One almost wonders what our policymakers were thinking when they left Lebanon? It wasn’t obvious that Hezbollah would continue their attacks. It didn’t cross their minds that maybe Assad would be overthrown and any peace treaty signed would become worthless. After continually attacking the south for five years the writing wasn’t on the wall that the attacks would continue if Israel retreated from Gaza. The possibility of Hamas seizing power didn’t cross anybody’s mind. And when Anwar Sadat came to Israel with a swastika’s on his tie the festivities continued – his other ties were probably being ironed.

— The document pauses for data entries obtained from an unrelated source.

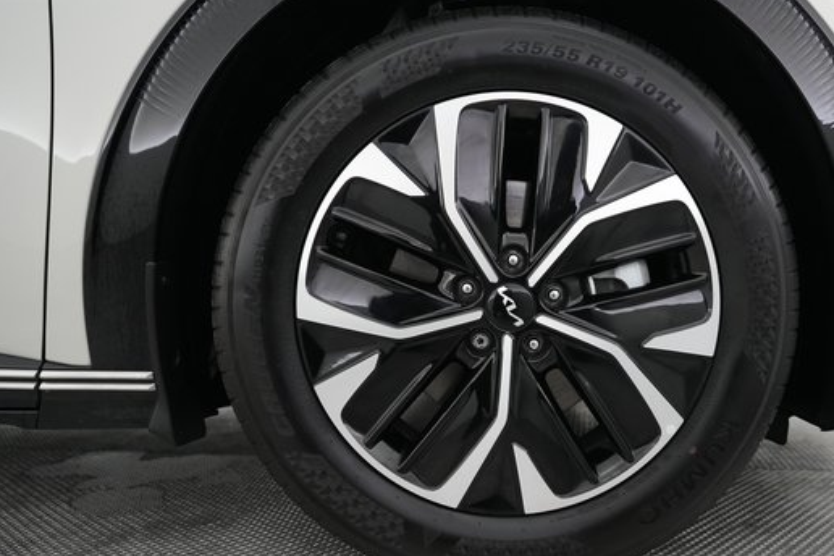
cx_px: 511
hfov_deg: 59.7
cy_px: 310
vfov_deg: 42.3
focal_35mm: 31
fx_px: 718
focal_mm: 25
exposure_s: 1/160
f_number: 2.8
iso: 4000
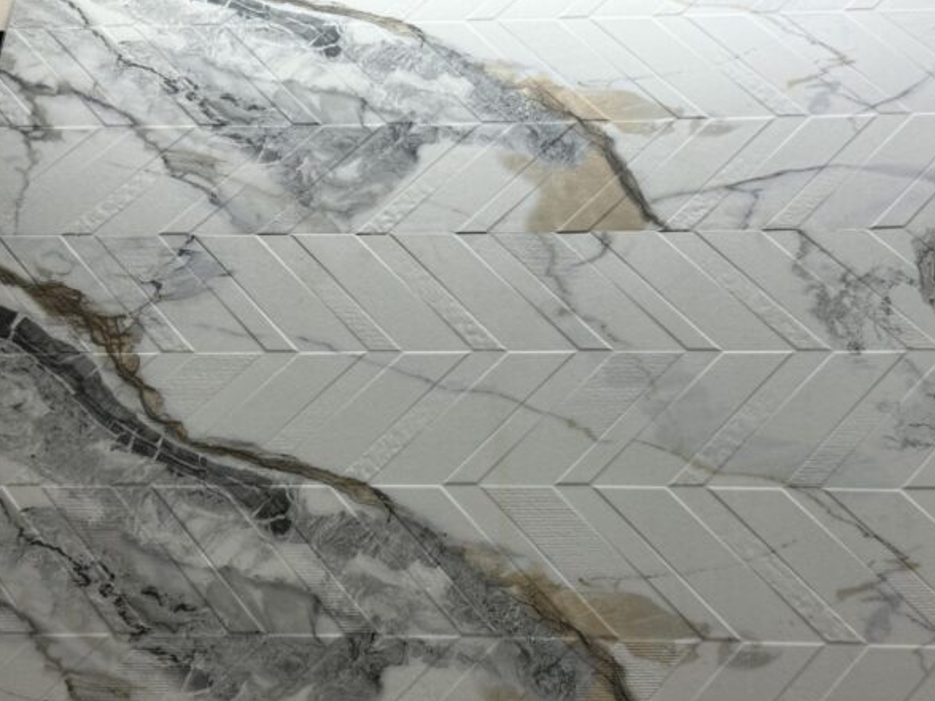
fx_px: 1324
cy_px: 353
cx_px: 468
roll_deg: -1.2
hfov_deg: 38.9
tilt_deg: +18.0
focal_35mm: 49
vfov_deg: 29.7
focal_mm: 6.76
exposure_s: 1/121
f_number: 1.78
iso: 50
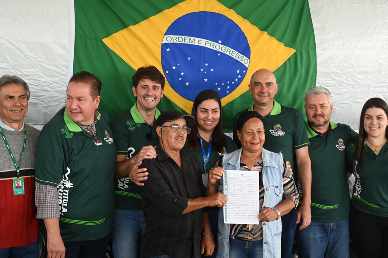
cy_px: 129
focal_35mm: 50
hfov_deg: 39.6
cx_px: 194
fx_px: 539
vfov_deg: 27.0
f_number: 7.1
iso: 1600
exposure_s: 1/60
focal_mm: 50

As the attacks continue from Gaza the barometer for one stage thinking will be the messages that we hear from the Israeli government. If this operation is about ‘restoring deterrence’, ‘sending them a message’, ‘hitting them hard’, than we will know that it’s about solving the problem of increased attacks over the past week. If the government starts conveying messages like, ‘Our goal is to destroy Hamas’s infrastructure permanently’ or ‘the mission is to create a situation on the ground where Hamas lacks the ability to continue attacking Israel in the future’ – then the Israeli population can rest assured that the leaders have moved past one stage thinking.